## Exercise
Compute how many lines in the data below contain "mayor"; answer only with that number.

## Page-level text extractions

+--

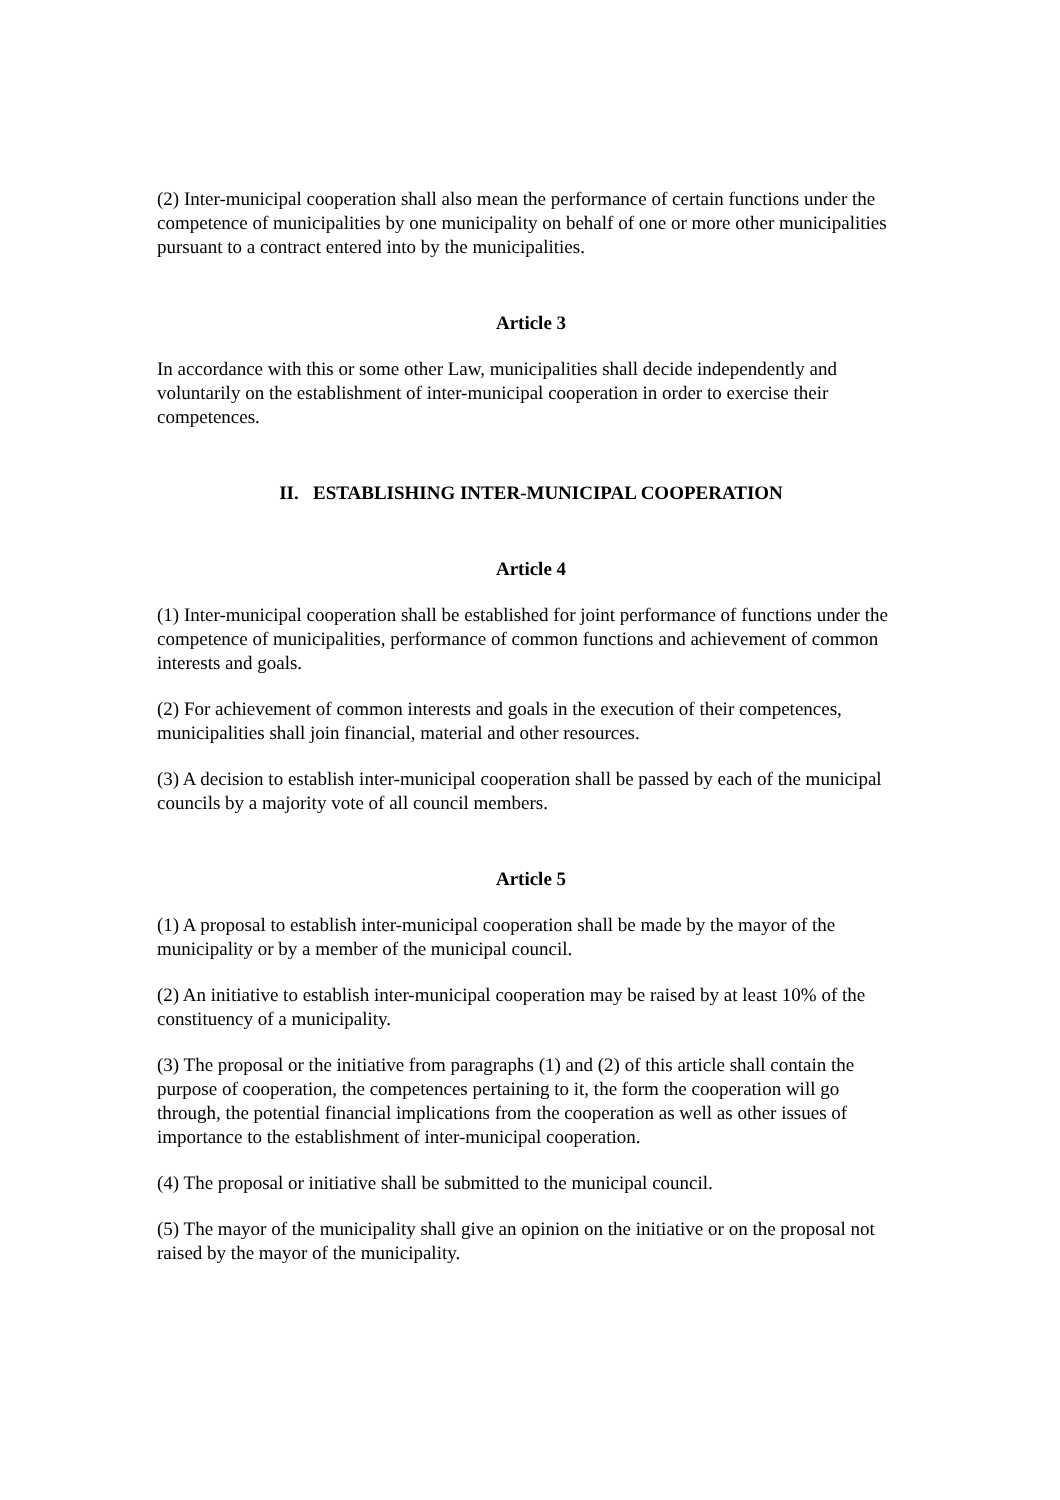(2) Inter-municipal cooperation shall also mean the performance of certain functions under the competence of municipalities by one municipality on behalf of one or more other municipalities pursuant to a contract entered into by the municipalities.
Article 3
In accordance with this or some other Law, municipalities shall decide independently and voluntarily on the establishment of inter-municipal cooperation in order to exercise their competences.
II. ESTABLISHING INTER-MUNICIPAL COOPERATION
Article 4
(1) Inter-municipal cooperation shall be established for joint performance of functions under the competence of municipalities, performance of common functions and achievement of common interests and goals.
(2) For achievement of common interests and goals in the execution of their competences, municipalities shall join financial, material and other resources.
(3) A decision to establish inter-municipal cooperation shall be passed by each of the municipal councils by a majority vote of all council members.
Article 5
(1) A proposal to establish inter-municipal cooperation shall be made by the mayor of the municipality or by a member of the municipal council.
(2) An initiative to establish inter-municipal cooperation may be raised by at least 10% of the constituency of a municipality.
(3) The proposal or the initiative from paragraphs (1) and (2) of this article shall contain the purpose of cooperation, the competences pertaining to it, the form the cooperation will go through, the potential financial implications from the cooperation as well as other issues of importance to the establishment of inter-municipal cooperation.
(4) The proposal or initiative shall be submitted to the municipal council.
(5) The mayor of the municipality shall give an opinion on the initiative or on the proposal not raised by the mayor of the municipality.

+--

## Response area
2